** Task description **
Where does the word "index" show up in the data? Please find each such line and copy it.

** Stored dataset items **
•••••

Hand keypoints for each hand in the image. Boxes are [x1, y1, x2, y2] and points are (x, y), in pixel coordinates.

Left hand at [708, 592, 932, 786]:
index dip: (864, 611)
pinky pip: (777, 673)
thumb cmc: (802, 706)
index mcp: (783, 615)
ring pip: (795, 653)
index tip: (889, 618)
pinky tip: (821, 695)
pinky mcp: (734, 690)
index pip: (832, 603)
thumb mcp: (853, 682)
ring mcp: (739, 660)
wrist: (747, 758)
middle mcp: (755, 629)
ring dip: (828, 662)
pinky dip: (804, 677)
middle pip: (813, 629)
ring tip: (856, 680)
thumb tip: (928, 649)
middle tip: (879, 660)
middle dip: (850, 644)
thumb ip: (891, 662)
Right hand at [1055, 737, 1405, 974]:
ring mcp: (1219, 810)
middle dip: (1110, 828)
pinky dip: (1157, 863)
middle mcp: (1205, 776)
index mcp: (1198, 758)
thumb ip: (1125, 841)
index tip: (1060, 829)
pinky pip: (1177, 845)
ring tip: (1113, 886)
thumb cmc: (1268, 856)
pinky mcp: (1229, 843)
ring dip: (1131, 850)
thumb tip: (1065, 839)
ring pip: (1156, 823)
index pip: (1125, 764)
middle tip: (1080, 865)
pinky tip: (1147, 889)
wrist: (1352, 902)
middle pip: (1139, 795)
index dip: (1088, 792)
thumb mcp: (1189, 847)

•••••

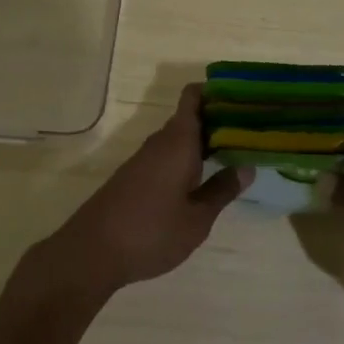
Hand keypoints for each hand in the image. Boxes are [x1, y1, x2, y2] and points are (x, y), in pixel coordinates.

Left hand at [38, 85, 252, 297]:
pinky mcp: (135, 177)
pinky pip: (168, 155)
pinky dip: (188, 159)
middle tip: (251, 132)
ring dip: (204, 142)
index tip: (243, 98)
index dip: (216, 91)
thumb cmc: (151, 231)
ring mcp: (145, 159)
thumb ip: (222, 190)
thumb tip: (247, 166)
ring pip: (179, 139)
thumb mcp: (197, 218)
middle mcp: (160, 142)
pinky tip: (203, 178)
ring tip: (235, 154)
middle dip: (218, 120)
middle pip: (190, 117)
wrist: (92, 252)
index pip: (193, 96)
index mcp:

•••••

** Problem solution **
index dip: (864, 611)
index mcp: (783, 615)
index tip: (889, 618)
index pip: (832, 603)
index mcp: (1198, 758)
index tip: (1060, 829)
index pip: (1125, 764)
index dip: (1088, 792)
index tip: (243, 98)
index dip: (216, 91)
index pip: (193, 96)
index mcp:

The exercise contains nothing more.